Why Use the Data Streams Optimizer
Intel engineers continuously test real-time workloads in the lab
environment and experiment with tuning knobs that most affect real-time
performance. Some of these knobs are provided to customers in the Intel®
64 and IA-32 Architectures Software Developer’s Manual or
platform-specific documents such as the External Design Specification
(EDS) or BIOS Writer’s Guide. Other knobs are not published for multiple
reasons including, but not limited to, supportability and portability.
Customers use the published tuning knobs to adjust the performance of
the platform to their requirements and may
participate in back-and-forth engagement with Intel for help with
further tuning the platform based on Intel expertise. This
process can be complex and time-consuming.
The data streams optimizer simplifies the tuning process. To accomplish this, it automates the tuning process and applies tuning configurations that adjust visible and hidden tuning knobs in the form of a series of register writes.
Finding a Balance Between Real-Time Performance and Power Management
The data streams optimizer meets workload-specific real-time performance requirements without overprovisioning the best-effort (non-real-time) capabilities and power management of the system.
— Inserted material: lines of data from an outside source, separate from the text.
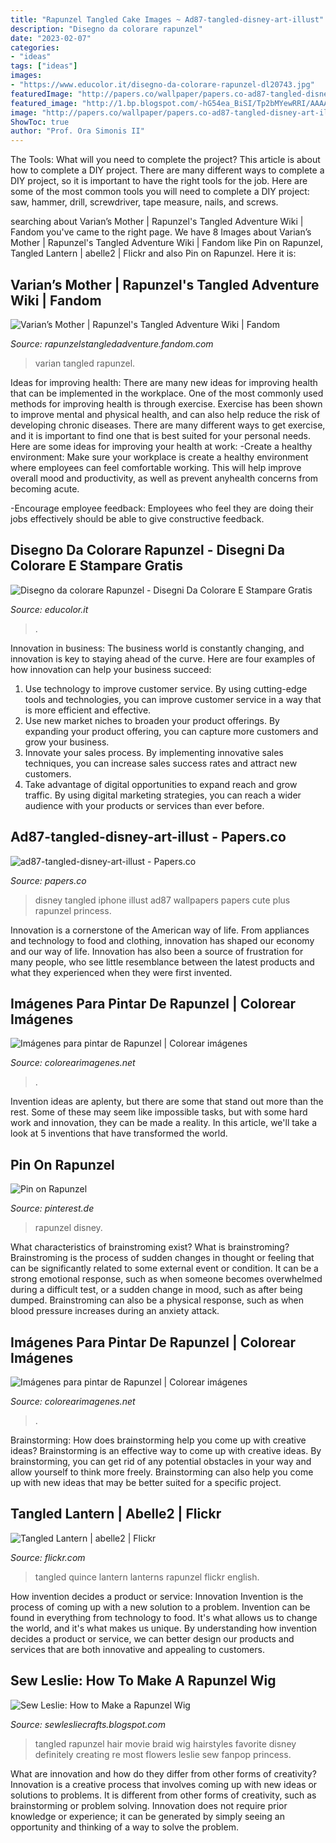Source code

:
 ```yaml
---
title: "Rapunzel Tangled Cake Images ~ Ad87-tangled-disney-art-illust"
description: "Disegno da colorare rapunzel"
date: "2023-02-07"
categories:
- "ideas"
tags: ["ideas"]
images:
- "https://www.educolor.it/disegno-da-colorare-rapunzel-dl20743.jpg"
featuredImage: "http://papers.co/wallpaper/papers.co-ad87-tangled-disney-art-illust-34-iphone6-plus-wallpaper.jpg"
featured_image: "http://1.bp.blogspot.com/-hG54ea_BiSI/Tp2bMYewRRI/AAAAAAAAALU/kpv5bg_jRgU/w1200-h630-p-k-no-nu/Movie_braid.jpg"
image: "http://papers.co/wallpaper/papers.co-ad87-tangled-disney-art-illust-34-iphone6-plus-wallpaper.jpg"
ShowToc: true
author: "Prof. Ora Simonis II"
---
```



The Tools: What will you need to complete the project?
This article is about how to complete a DIY project. There are many different ways to complete a DIY project, so it is important to have the right tools for the job. Here are some of the most common tools you will need to complete a DIY project: saw, hammer, drill, screwdriver, tape measure, nails, and screws.

	

		
searching about Varian’s Mother | Rapunzel&#039;s Tangled Adventure Wiki | Fandom you've came to the right page. We have 8 Images about Varian’s Mother | Rapunzel&#039;s Tangled Adventure Wiki | Fandom like Pin on Rapunzel, Tangled Lantern | abelle2 | Flickr and also Pin on Rapunzel. Here it is:
		
    
## Varian’s Mother | Rapunzel&#039;s Tangled Adventure Wiki | Fandom

<img loading=lazy src="https://vignette.wikia.nocookie.net/tangledtheseries/images/4/47/E1478DD4-0DAF-48C0-BAF7-67BB44DE2DAA.jpeg/revision/latest?cb=20191014002352" onerror="this.onerror=null;this.src='https://tse1.mm.bing.net/th?id=OIP.ustAOOKFh3HNASV_Hon-OQHaK2&amp;pid=15.1';" alt="Varian’s Mother | Rapunzel&#039;s Tangled Adventure Wiki | Fandom">

_Source: rapunzelstangledadventure.fandom.com_

>varian tangled rapunzel. 

	

Ideas for improving health:
There are many new ideas for improving health that can be implemented in the workplace. One of the most commonly used methods for improving health is through exercise. Exercise has been shown to improve mental and physical health, and can also help reduce the risk of developing chronic diseases. There are many different ways to get exercise, and it is important to find one that is best suited for your personal needs. Here are some ideas for improving your health at work: 
-Create a healthy environment: Make sure your workplace is create a healthy environment where employees can feel comfortable working. This will help improve overall mood and productivity, as well as prevent anyhealth concerns from becoming acute. 

-Encourage employee feedback: Employees who feel they are doing their jobs effectively should be able to give constructive feedback.

    
## Disegno Da Colorare Rapunzel - Disegni Da Colorare E Stampare Gratis

<img loading=lazy src="https://www.educolor.it/disegno-da-colorare-rapunzel-dl20743.jpg" onerror="this.onerror=null;this.src='https://tse2.mm.bing.net/th?id=OIP.jPNJ_k5HYM9cxCs1hqE33AHaKc&amp;pid=15.1';" alt="Disegno da colorare Rapunzel - Disegni Da Colorare E Stampare Gratis">

_Source: educolor.it_

>. 

	

Innovation in business:
The business world is constantly changing, and innovation is key to staying ahead of the curve. Here are four examples of how innovation can help your business succeed: 
1. Use technology to improve customer service. By using cutting-edge tools and technologies, you can improve customer service in a way that is more efficient and effective.
2. Use new market niches to broaden your product offerings. By expanding your product offering, you can capture more customers and grow your business. 
3. Innovate your sales process. By implementing innovative sales techniques, you can increase sales success rates and attract new customers. 
4. Take advantage of digital opportunities to expand reach and grow traffic. By using digital marketing strategies, you can reach a wider audience with your products or services than ever before.

    
## Ad87-tangled-disney-art-illust - Papers.co

<img loading=lazy src="http://papers.co/wallpaper/papers.co-ad87-tangled-disney-art-illust-34-iphone6-plus-wallpaper.jpg" onerror="this.onerror=null;this.src='https://tse1.mm.bing.net/th?id=OIP.aiXrt5fsuwk5_mm8CHjltAHaNK&amp;pid=15.1';" alt="ad87-tangled-disney-art-illust - Papers.co">

_Source: papers.co_

>disney tangled iphone illust ad87 wallpapers papers cute plus rapunzel princess. 

	

Innovation is a cornerstone of the American way of life. From appliances and technology to food and clothing, innovation has shaped our economy and our way of life. Innovation has also been a source of frustration for many people, who see little resemblance between the latest products and what they experienced when they were first invented.

    
## Imágenes Para Pintar De Rapunzel | Colorear Imágenes

<img loading=lazy src="https://colorearimagenes.net/wp-content/uploads/2015/08/la-princesa-disney-rapunzel.jpg" onerror="this.onerror=null;this.src='https://tse4.mm.bing.net/th?id=OIP.GYarydpEYasXrLtc93kZCgHaKv&amp;pid=15.1';" alt="Imágenes para pintar de Rapunzel | Colorear imágenes">

_Source: colorearimagenes.net_

>. 

	

Invention ideas are aplenty, but there are some that stand out more than the rest. Some of these may seem like impossible tasks, but with some hard work and innovation, they can be made a reality. In this article, we'll take a look at 5 inventions that have transformed the world.

    
## Pin On Rapunzel

<img loading=lazy src="https://i.pinimg.com/736x/34/89/ee/3489ee1f23206c31dd8688e5783d1941--disney-dolls-disney-cruiseplan.jpg" onerror="this.onerror=null;this.src='https://tse4.mm.bing.net/th?id=OIP.VyXSxKASGVjTrGbsJqzy4gAAAA&amp;pid=15.1';" alt="Pin on Rapunzel">

_Source: pinterest.de_

>rapunzel disney. 

	

What characteristics of brainstroming exist?
What is brainstroming? Brainstroming is the process of sudden changes in thought or feeling that can be significantly related to some external event or condition. It can be a strong emotional response, such as when someone becomes overwhelmed during a difficult test, or a sudden change in mood, such as after being dumped. Brainstroming can also be a physical response, such as when blood pressure increases during an anxiety attack.

    
## Imágenes Para Pintar De Rapunzel | Colorear Imágenes

<img loading=lazy src="https://colorearimagenes.net/wp-content/uploads/2015/08/Rapunzel-Tangled-Dibujo.jpg" onerror="this.onerror=null;this.src='https://tse2.mm.bing.net/th?id=OIP.xaPkxwOizcw2ZsibBtil4AHaKp&amp;pid=15.1';" alt="Imágenes para pintar de Rapunzel | Colorear imágenes">

_Source: colorearimagenes.net_

>. 

	

Brainstorming: How does brainstorming help you come up with creative ideas?
Brainstorming is an effective way to come up with creative ideas. By brainstorming, you can get rid of any potential obstacles in your way and allow yourself to think more freely. Brainstorming can also help you come up with new ideas that may be better suited for a specific project.

    
## Tangled Lantern | Abelle2 | Flickr

<img loading=lazy src="https://c1.staticflickr.com/5/4078/5444209084_0aa9aafce0_b.jpg" onerror="this.onerror=null;this.src='https://tse2.mm.bing.net/th?id=OIP.MACOd0qavhxpYxjLuMPZ9QHaLG&amp;pid=15.1';" alt="Tangled Lantern | abelle2 | Flickr">

_Source: flickr.com_

>tangled quince lantern lanterns rapunzel flickr english. 

	

How invention decides a product or service: Innovation
Invention is the process of coming up with a new solution to a problem. Invention can be found in everything from technology to food. It's what allows us to change the world, and it's what makes us unique. By understanding how invention decides a product or service, we can better design our products and services that are both innovative and appealing to customers.

    
## Sew Leslie: How To Make A Rapunzel Wig

<img loading=lazy src="http://1.bp.blogspot.com/-hG54ea_BiSI/Tp2bMYewRRI/AAAAAAAAALU/kpv5bg_jRgU/w1200-h630-p-k-no-nu/Movie_braid.jpg" onerror="this.onerror=null;this.src='https://tse2.mm.bing.net/th?id=OIP.gkokMcNwOBLeZrvgE-ZP3wAAAA&amp;pid=15.1';" alt="Sew Leslie: How to Make a Rapunzel Wig">

_Source: sewlesliecrafts.blogspot.com_

>tangled rapunzel hair movie braid wig hairstyles favorite disney definitely creating re most flowers leslie sew fanpop princess. 

	

What are innovation and how do they differ from other forms of creativity?
Innovation is a creative process that involves coming up with new ideas or solutions to problems. It is different from other forms of creativity, such as brainstorming or problem solving. Innovation does not require prior knowledge or experience; it can be generated by simply seeing an opportunity and thinking of a way to solve the problem.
This fine-tuning is achieved by implementing a three-level platform tuning strategy that systematically reduces worst-case execution time (WCET) using an iterative process of elimination (commonly referred to as “knocking down the long pole in the tent”). Among these three levels, the tool eliminates the highest source of jitter, then validates whether those optimizations were sufficient to meet workload requirements, and repeats the process, until either success or failure (where failure suggests that the hard limits of the processor have been exceeded).
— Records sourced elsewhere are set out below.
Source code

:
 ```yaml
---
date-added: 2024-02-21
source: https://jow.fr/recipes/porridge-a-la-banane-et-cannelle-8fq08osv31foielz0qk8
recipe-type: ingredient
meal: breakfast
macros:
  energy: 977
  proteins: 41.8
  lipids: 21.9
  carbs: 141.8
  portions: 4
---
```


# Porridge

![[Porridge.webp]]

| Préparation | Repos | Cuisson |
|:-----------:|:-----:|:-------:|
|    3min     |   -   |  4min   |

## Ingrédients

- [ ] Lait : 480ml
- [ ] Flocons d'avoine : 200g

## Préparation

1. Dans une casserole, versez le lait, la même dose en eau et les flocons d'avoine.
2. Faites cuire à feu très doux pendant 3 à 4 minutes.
The tool’s tuning strategy entails that known interference
vectors have been identified and can be eliminated or
mitigated through platform optimizations. When these optimizations are
ordered and weighted by estimated jitter reduction, a pattern emerges,
showing three levels of tuning stratification (from highest to lowest
estimated jitter reduction): power management, Intel® Time
Coordinated Computing (Intel® TCC) features, and fabric tuning.
Power Management Tuning
The data streams optimizer addresses the conflict between power and
performance. High throughput and low latency performance require running
the CPU constantly at maximum frequency. Power management features
reduce energy consumption by either placing the CPU into a low-power
state or reducing the operating frequency.
For real-time applications that require consistent performance, power
management features can negatively affect consistency by sporadically
increasing latency when parts of the CPU either exit low-power states or
lock phase-locked loops (PLLs) to increase frequency. However, for
real-time use cases where low-power operation is also important,
disabling all power management is counter-productive. The right balance
of power management versus performance consistency is necessary to meet
both of these goals.
See the following diagram for a visual description of the balance between power and performance.

Intel® TCC Feature Tuning
In general, Intel® TCC features are processor-level optimizations that entail
major design impact across multiple subsystems on the processor. Intel® TCC
features often aim to improve specific workloads or data flows (for
example, PCIe-from-memory reads and CPU-to-memory writes), but have
wide-spread negative side-effects on best-effort performance.
This behavior is situational. High-impact, narrow-scope improvements
with wide-scope side-effects make these Intel® TCC features impractical
to deploy in out-of-the-box, non-real-time applications, but targeted
Intel® TCC feature tuning can significantly improve performance for
real-time applications.
Fabric Tuning
Real-time performance is bounded by the worst-case execution or
transaction transmission latency. One major factor that contributes to
worst-case performance is contention for shared hardware resources such
as in the processor cores, data buses, memory, and processor fabric.
Real-time data streams may be forced to wait while resources are used by
best-effort data streams. Arbitration is the mechanism that manages the
utilization of shared resources between the various requesters.
Some of this arbitration occurs between processor subsystems (such as
arbitrating between the CPU cores and the uncore), but the majority of
arbitration occurs at the microarchitecture level, between small-scale
subcomponents. In extremely precise real-time control applications,
where a couple microseconds or less of jitter may cause a deadline
violation, fine-tuned control of system arbitration may be required.
Tuning the platform for real-time performance can impact other subsystems, such as power, thermal, and the ability for the system to enter low-power states. Perform a full system analysis to determine the impact of the configuration on other performance metrics.